Anschließend wurden die gefertigten Testpumpen der eigenen Qualifizierung unterzogen. „Dann hatten wir gesehen: Wir haben eines von vier Themen gelöst – und an den anderen müssen wir noch weiterarbeiten.“ Nach zwei Jahren Entwicklungs- und Qualifizierungszeit standen Werkzeug, Vergussmaterial und Fertigungsmaschine.

Vier Pumpen gleichzeitig je Spritzvorgang

Die neue Maschine fertigt nun seit 2024 am Refco-Hauptsitz in Hitzkirch. Zwei Formwerkzeuge sind hierin verbaut. Jedes Werkzeug enthält vier Formen, in welche die Elektronikbaugruppe jeweils eingesetzt wird. Zunächst erfolgt in zwei Formen ein Vorverguss, um die Baugruppe zu fixieren. Anschließend erhalten diese Formen ihren Endverguss, während in den zwei übrigen Formen der nächste Vorverguss durchgeführt wird. Insgesamt werden damit je Spritzvorgang vier Pumpen fertiggestellt.

Für die Vergussmasse werden 50 Kilogramm eines polymeren Werkstoffs in der Maschine bevorratet. Dieser wird zunächst durch einen Trockenofen geführt, um ihn zu entfeuchten und eine gleichbleibende Fertigungsqualität sicherzustellen. Von dort gelangt das Material in den Extruder, wo es erwärmt, verflüssigt und über je vier Düsen ins Werkzeug gespritzt wird. Werkzeug und Maschinensteuerung stammen von Werner Wirth, die Anlage entstand zusammen mit einem Sondermaschinenbauer und wurde genau auf das Formwerkzeug abgestimmt. Die gesamte Lösung ist aber eine Gemeinschaftsleistung von Refco und Werner Wirth.
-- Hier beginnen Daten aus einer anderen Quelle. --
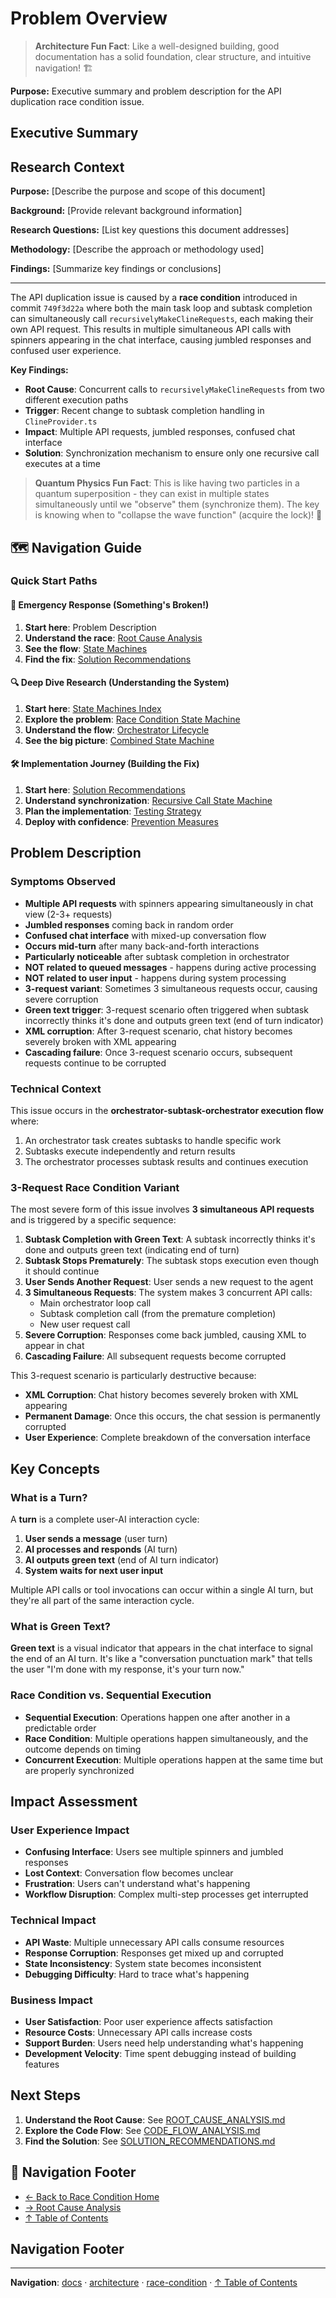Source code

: # Problem Overview

> **Architecture Fun Fact**: Like a well-designed building, good documentation has a solid foundation, clear structure, and intuitive navigation! 🏗️

**Purpose:** Executive summary and problem description for the API duplication race condition issue.

## Executive Summary

## Research Context

**Purpose:** \[Describe the purpose and scope of this document]

**Background:** \[Provide relevant background information]

**Research Questions:** \[List key questions this document addresses]

**Methodology:** \[Describe the approach or methodology used]

**Findings:** \[Summarize key findings or conclusions]

---

The API duplication issue is caused by a **race condition** introduced in commit `749f3d22a` where
both the main task loop and subtask completion can simultaneously call
`recursivelyMakeClineRequests`, each making their own API request. This results in multiple
simultaneous API calls with spinners appearing in the chat interface, causing jumbled responses and
confused user experience.

**Key Findings:**

- **Root Cause**: Concurrent calls to `recursivelyMakeClineRequests` from two different execution
  paths
- **Trigger**: Recent change to subtask completion handling in `ClineProvider.ts`
- **Impact**: Multiple API requests, jumbled responses, confused chat interface
- **Solution**: Synchronization mechanism to ensure only one recursive call executes at a time

> **Quantum Physics Fun Fact**: This is like having two particles in a quantum superposition - they
> can exist in multiple states simultaneously until we "observe" them (synchronize them). The key is
> knowing when to "collapse the wave function" (acquire the lock)! 🔬

## 🗺️ Navigation Guide

### Quick Start Paths

#### 🚨 **Emergency Response** (Something's Broken!)

1. **Start here**: Problem Description
2. **Understand the race**: [Root Cause Analysis](race-condition/ROOT_CAUSE_ANALYSIS.md)
3. **See the flow**: [State Machines](../state-machines/)
4. **Find the fix**: [Solution Recommendations](race-condition/SOLUTION_RECOMMENDATIONS.md)

#### 🔍 **Deep Dive Research** (Understanding the System)

1. **Start here**: [State Machines Index](../state-machines/README.md)
2. **Explore the problem**:
   [Race Condition State Machine](../state-machines/RACE_CONDITION_STATE_MACHINE.md)
3. **Understand the flow**: [Orchestrator Lifecycle](../orchestrator/ORCHESTRATOR_LIFECYCLE.md)
4. **See the big picture**: [Combined State Machine](../state-machines/COMBINED_STATE_MACHINE.md)

#### 🛠️ **Implementation Journey** (Building the Fix)

1. **Start here**: [Solution Recommendations](race-condition/SOLUTION_RECOMMENDATIONS.md)
2. **Understand synchronization**:
   [Recursive Call State Machine](../state-machines/RECURSIVE_CALL_STATE_MACHINE.md)
3. **Plan the implementation**: [Testing Strategy](race-condition/TESTING_STRATEGY.md)
4. **Deploy with confidence**: [Prevention Measures](race-condition/PREVENTION_MEASURES.md)

## Problem Description

### Symptoms Observed

- **Multiple API requests** with spinners appearing simultaneously in chat view (2-3+ requests)
- **Jumbled responses** coming back in random order
- **Confused chat interface** with mixed-up conversation flow
- **Occurs mid-turn** after many back-and-forth interactions
- **Particularly noticeable** after subtask completion in orchestrator
- **NOT related to queued messages** - happens during active processing
- **NOT related to user input** - happens during system processing
- **3-request variant**: Sometimes 3 simultaneous requests occur, causing severe corruption
- **Green text trigger**: 3-request scenario often triggered when subtask incorrectly thinks it's
  done and outputs green text (end of turn indicator)
- **XML corruption**: After 3-request scenario, chat history becomes severely broken with XML
  appearing
- **Cascading failure**: Once 3-request scenario occurs, subsequent requests continue to be
  corrupted

### Technical Context

This issue occurs in the **orchestrator-subtask-orchestrator execution flow** where:

1. An orchestrator task creates subtasks to handle specific work
2. Subtasks execute independently and return results
3. The orchestrator processes subtask results and continues execution

### 3-Request Race Condition Variant

The most severe form of this issue involves **3 simultaneous API requests** and is triggered by a
specific sequence:

1. **Subtask Completion with Green Text**: A subtask incorrectly thinks it's done and outputs green
   text (indicating end of turn)
2. **Subtask Stops Prematurely**: The subtask stops execution even though it should continue
3. **User Sends Another Request**: User sends a new request to the agent
4. **3 Simultaneous Requests**: The system makes 3 concurrent API calls:
    - Main orchestrator loop call
    - Subtask completion call (from the premature completion)
    - New user request call
5. **Severe Corruption**: Responses come back jumbled, causing XML to appear in chat
6. **Cascading Failure**: All subsequent requests become corrupted

This 3-request scenario is particularly destructive because:

- **XML Corruption**: Chat history becomes severely broken with XML appearing
- **Permanent Damage**: Once this occurs, the chat session is permanently corrupted
- **User Experience**: Complete breakdown of the conversation interface

## Key Concepts

### What is a Turn?

A **turn** is a complete user-AI interaction cycle:

1. **User sends a message** (user turn)
2. **AI processes and responds** (AI turn)
3. **AI outputs green text** (end of AI turn indicator)
4. **System waits for next user input**

Multiple API calls or tool invocations can occur within a single AI turn, but they're all part of
the same interaction cycle.

### What is Green Text?

**Green text** is a visual indicator that appears in the chat interface to signal the end of an AI
turn. It's like a "conversation punctuation mark" that tells the user "I'm done with my response,
it's your turn now."

### Race Condition vs. Sequential Execution

- **Sequential Execution**: Operations happen one after another in a predictable order
- **Race Condition**: Multiple operations happen simultaneously, and the outcome depends on timing
- **Concurrent Execution**: Multiple operations happen at the same time but are properly
  synchronized

## Impact Assessment

### User Experience Impact

- **Confusing Interface**: Users see multiple spinners and jumbled responses
- **Lost Context**: Conversation flow becomes unclear
- **Frustration**: Users can't understand what's happening
- **Workflow Disruption**: Complex multi-step processes get interrupted

### Technical Impact

- **API Waste**: Multiple unnecessary API calls consume resources
- **Response Corruption**: Responses get mixed up and corrupted
- **State Inconsistency**: System state becomes inconsistent
- **Debugging Difficulty**: Hard to trace what's happening

### Business Impact

- **User Satisfaction**: Poor user experience affects satisfaction
- **Resource Costs**: Unnecessary API calls increase costs
- **Support Burden**: Users need help understanding what's happening
- **Development Velocity**: Time spent debugging instead of building features

## Next Steps

1. **Understand the Root Cause**: See [ROOT_CAUSE_ANALYSIS.md](ROOT_CAUSE_ANALYSIS.md)
2. **Explore the Code Flow**: See [CODE_FLOW_ANALYSIS.md](CODE_FLOW_ANALYSIS.md)
3. **Find the Solution**: See [SOLUTION_RECOMMENDATIONS.md](SOLUTION_RECOMMENDATIONS.md)

## 🧭 Navigation Footer

- [← Back to Race Condition Home](README.md)
- [→ Root Cause Analysis](ROOT_CAUSE_ANALYSIS.md)
- [↑ Table of Contents](README.md)

## Navigation Footer

---

**Navigation**: [docs](../../) · [architecture](../architecture/) ·
[race-condition](../docs/architecture/race-condition/) · [↑ Table of Contents](#problem-overview)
Breit aufgestelltes Anwendungswissen

„Ohne Werner Wirth hätten wir das nicht hingekriegt“, ist sich Michael Oswald von Refco sicher und ergänzt: „Ohne unseren Durchhaltewillen wäre es aber auch nicht gelungen.“ Oswald schätzt das breit aufgestellte Anwendungswissen von Werner Wirth, das neben Hotmelt Moulding auch alle anderen typischen Vergusstechniken sowie den Werkzeug- und Maschinenbau umfasst. „Was funktioniert, was nicht, welches sind die richtigen Materialien, wie müssen wir unseren eigenen Prozess anpassen – da sind viele Ideen und wichtiges Know-how von Werner Wirth beigesteuert worden.“ Damit sei es auch gelungen, vereinzelt aufkommende Zweifel am Erreichen des Ziels aus dem Weg zu räumen, wie Oswald zugibt.

Zu Recht, wie das Ergebnis zeigt. Nach der Produktvorstellung Ende 2024 wurde die Vamp-F innerhalb weniger Wochen so oft verkauft, dass nicht genug produziert werden konnte. Eine zweite Maschine ist deshalb bereits in Arbeit.